Excerto.
· · · ·

O coronel na reserva também não poupou a estratégia russa no que diz respeito ao tema da adesão da Finlândia à NATO e avisou que a tática de “brandir armas” em direção ao país vizinho, que considera até “divertida”, de tão “pobre” que é,  não poderá dar bom resultado. É preciso, defendeu, manter “um sentido de realismo político-militar”.

“Se formos para além disso, mais cedo ou mais tarde a realidade da história atingir-nos-á tão duramente que nos arrependeremos”, disse, para depois apontar ao cada vez mais gritante isolamento russo. “A principal deficiência da nossa posição político-militar é que, de certa forma, estamos em total isolamento geopolítico e que, por muito que odiemos admitir isto, praticamente o mundo inteiro está contra nós.”

Segundo Francis Scarr, citado pela Sky News, a conversa em estúdio prolongou-se para lá do vídeo disponibilizado agora nas redes sociais e incluiu uma resposta da apresentadora do programa, a ressalvar que apenas o Ocidente está contra a Rússia e que Índia e China apoiam o Kremlin. “Esse apoio não é assim tão incondicional”, contrariou-a ainda o analista.

“Arriscamos a vida e não há sequer jornal.” Media russos debaixo de fogo

A franqueza de Mikhail Kodaryonok, uma exceção no atual panorama russo, em que todos os meios de comunicação não estatal foram banidos e foi implementada até uma lei que prevê penas de prisão até 15 anos para todos os acusados de difundir “notícias falsas” sobre a “operação militar especial” na Ucrânia, está a ser amplamente difundida, com vários meios, como a Sky, a questionar se o analista sofrerá consequências ou voltará a ser chamado para comentar na TV russa.

Esta terça-feira de manhã, foi republicado no Twitter um artigo que o analista russo escreveu 20 dias antes do início da invasão da Ucrânia, onde previa praticamente tudo o que aconteceu até agora, avisava que acreditar que ninguém ia defender o regime de Kiev era “ignorar completamente a situação político-militar” do país vizinho e garantia que não ia haver “uma guerra fácil” mas sim uma “batalha difícil”.

· · · ·

Dados recolhidos.

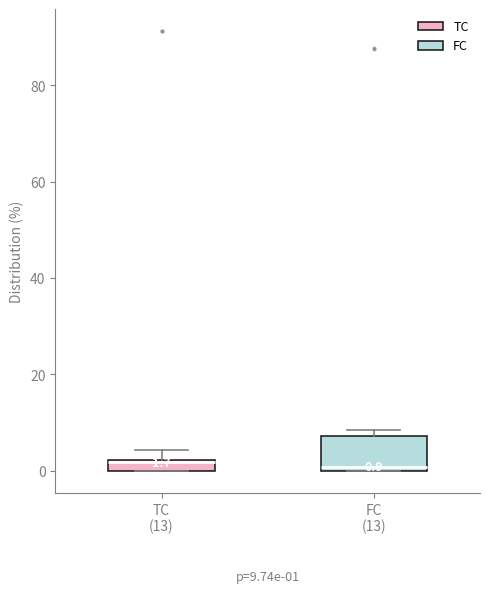

Which box is the tallest, from its lower edge to its upper edge?

FC (13)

· · · ·

Aplique o que leu.
A – Copie do excerto o trecho que começa nas palavras "Segundo Francis Scarr, citado" e termina depois de "ainda o analista.".
B – Responda, com base no excerto:
(i) Até quantos anos de prisão prevê a lei para os acusados de difundir "notícias falsas" sobre a "operação militar especial"?
(ii) Segundo a apresentadora do programa, que dois países apoiam o Kremlin?
(iii) Quantos dias antes do início da invasão da Ucrânia escreveu o analista o artigo republicado no Twitter?
Os dados não têm qualquer relação com o excerto.

Resultados.
A –
Segundo Francis Scarr, citado pela Sky News, a conversa em estúdio prolongou-se para lá do vídeo disponibilizado agora nas redes sociais e incluiu uma resposta da apresentadora do programa, a ressalvar que apenas o Ocidente está contra a Rússia e que Índia e China apoiam o Kremlin. “Esse apoio não é assim tão incondicional”, contrariou-a ainda o analista.

B –
(i) Até 15 anos.
(ii) A Índia e a China.
(iii) 20 dias.